Router(config)#ip tcp window-size 128000
Singe TCP connect (remote only)
In DLSw+ v1 when two peers initially communicate, two TCP sessions are actually opened: one for each direction. If both sides agree to it, they will knock down one of the sessions. If you have large number of peers and a network event occurs that causes some number of DLSw peers to bounce, then having the DLSw v2 “Single TCP” feature enabled will help. With this feature enabled on the remote routers (not the central, promiscuous DLSw router) only a single TCP session will be established in the beginning.
Router(config)#dlsw remote-peer 0 tcp 18.104.22.168 v2-single-tcp
DLSw UDP packets (head-end and remote)
An unholy abomination if there ever was one: Someone, probably an ex-SNA network person, actually decided to implement a feature in DLSw that uses UDP port 0. And this is enabled by default. If its not needed (and its probably not), then just disable it everywhere on all DLSw routers.

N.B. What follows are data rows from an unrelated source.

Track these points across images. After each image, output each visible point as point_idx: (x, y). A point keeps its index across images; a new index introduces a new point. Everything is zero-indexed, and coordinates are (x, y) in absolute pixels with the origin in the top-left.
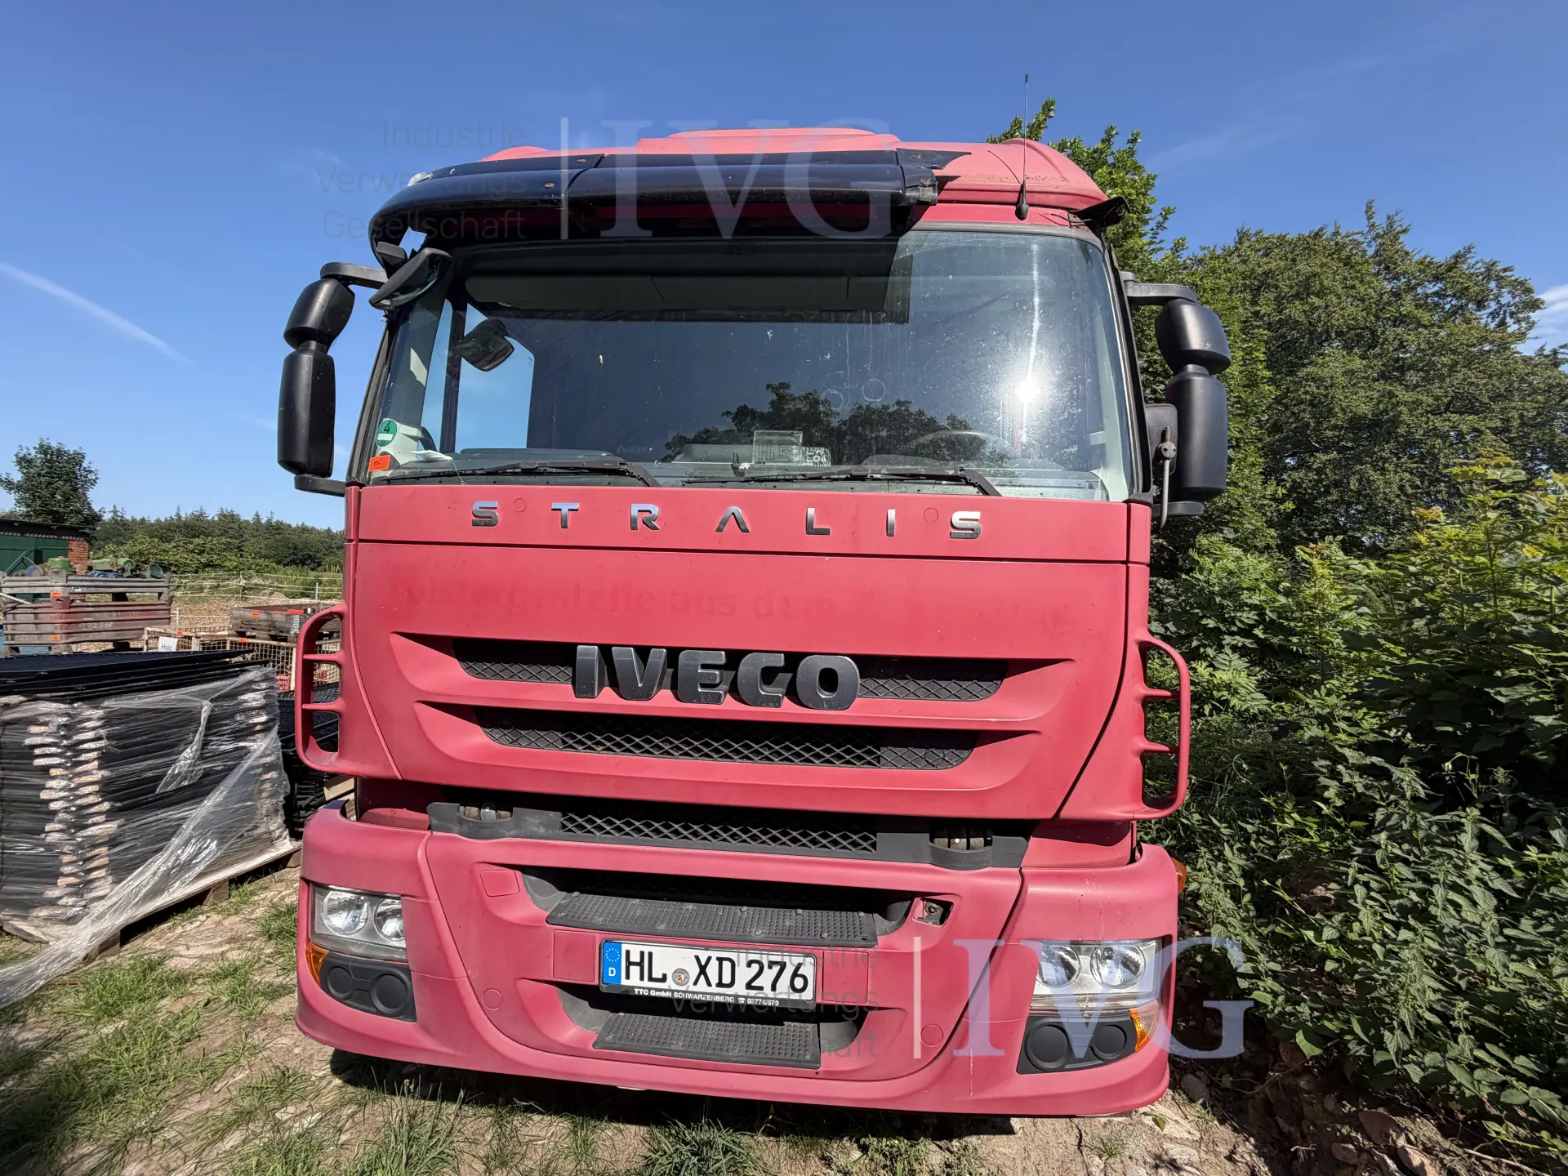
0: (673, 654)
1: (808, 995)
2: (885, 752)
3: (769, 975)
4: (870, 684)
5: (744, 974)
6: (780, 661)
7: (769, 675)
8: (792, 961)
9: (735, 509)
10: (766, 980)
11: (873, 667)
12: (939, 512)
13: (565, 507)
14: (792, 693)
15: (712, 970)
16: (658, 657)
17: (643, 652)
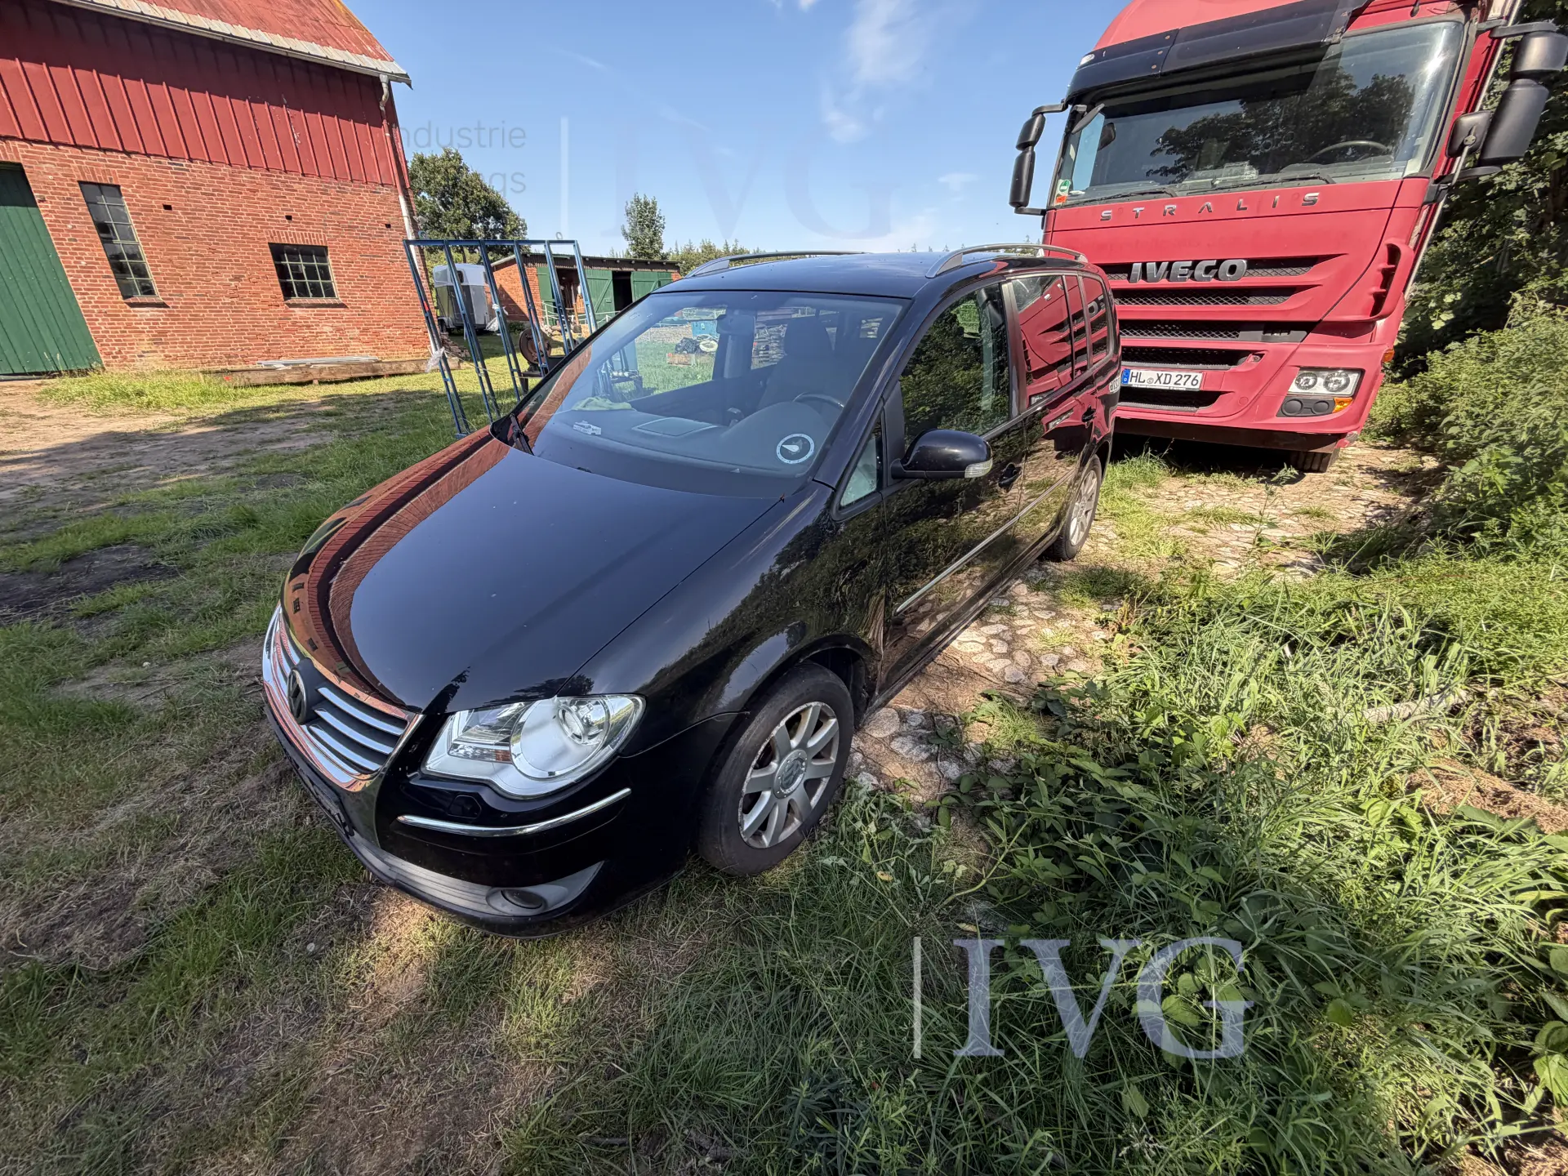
0: (1171, 264)
1: (1197, 387)
2: (1252, 299)
3: (1184, 379)
4: (1251, 271)
5: (1174, 379)
6: (1214, 263)
7: (1208, 270)
8: (1193, 375)
9: (1210, 204)
10: (1182, 382)
11: (1254, 264)
12: (1300, 194)
13: (1138, 210)
14: (1216, 277)
15: (1162, 379)
16: (1164, 265)
17: (1159, 264)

Hold Queues and SPD thresholds (head-end only)
If you have a head-end DLSw device with hundreds of peers, then you really should be using a 7200 w/NPE-G2 processor and 2G of RAM. At a minimum. It should be dedicated to this purpose (DLSw head-end). Since all DLSw packets are sent to the processor, go ahead and increase the hold-queue (in and out) to 4096 packets on all interfaces. With hundreds of peers, you will in fact be completely overrunning the hold-queue with its default settings. The hold queue is configured on the physical interface.
There is no point to increasing the hold-queue without also increasing the SPD threshold values. What is SPD? The interface inbound hold-queue is really a queue for process-switched traffic waiting for the CPU’s attention. SPD is effectively RED for this queue. SPD will randomly drop packets from the inbound hold-queue once a minimum threshold is reached and it will drop all packets once a maximum threshold is reached. If you increase the size of the hold-queue, you need to adjust the SPD thresholds to match.
Router(if-config)#hold-queue 4096 in
Router(if-config)#hold-queue 4096 out
Router(config)#ip spd queue threshold minimum 2000 maximum 4096
Buffers (head-end only)
Increase the amount of available buffers. We use the following settings on our head-end DLSw router (a 7206vxr w/NPE-G2 and 2G of RAM):
Router(config)#buffers small permanent 2000
Router(config)#buffers small max-free 2500
Router(config)#buffers small min-free 500
Router(config)#buffers middle permanent 800
Router(config)#buffers middle max-free 1000
Router(config)#buffers middle min-free 200
Router(config)#buffers big permanent 800
Router(config)#buffers big max-free 1000
Router(config)#buffers big min-free 200
Router(config)#buffers verybig permanent 100
Router(config)#buffers verybig max-free 125
Router(config)#buffers verybig min-free 25
Router(config)#buffers large permanent 100
Router(config)#buffers large max-free 125
Router(config)#buffers large min-free 25
Router(config)#buffers huge permanent 100
Router(config)#buffers huge max-free 125
Router(config)#buffers huge min-free 25
Scheduler Allocate (head-end and remote)
DLSw is process-switched. If either the head-end or remote router is CEF-switching a significant amount of traffic it could starve DLSw of the CPU time that it needs. This command will dedicate more CPU time to process-switching.
Router(config)#scheduler allocate 3000 1000
IOS version (head-end and remote)
Lastly you may want to consider upgrading to IOS 15.0(1)M7 (or perhaps the upcoming M8). Significant improvements to the overall performance of IOS have been made starting in this code. We went from the 12.4(15)T train to the 15.0(1)M train and noticed across the board improvements in CPU utilization. In some cases, the CPU utilization was cut by 2/3rds. It might be worth waiting for the M8 release which should be out soon. This code train is a bug-fix only train and we’ve had great luck with it. As always, TEST FIRST.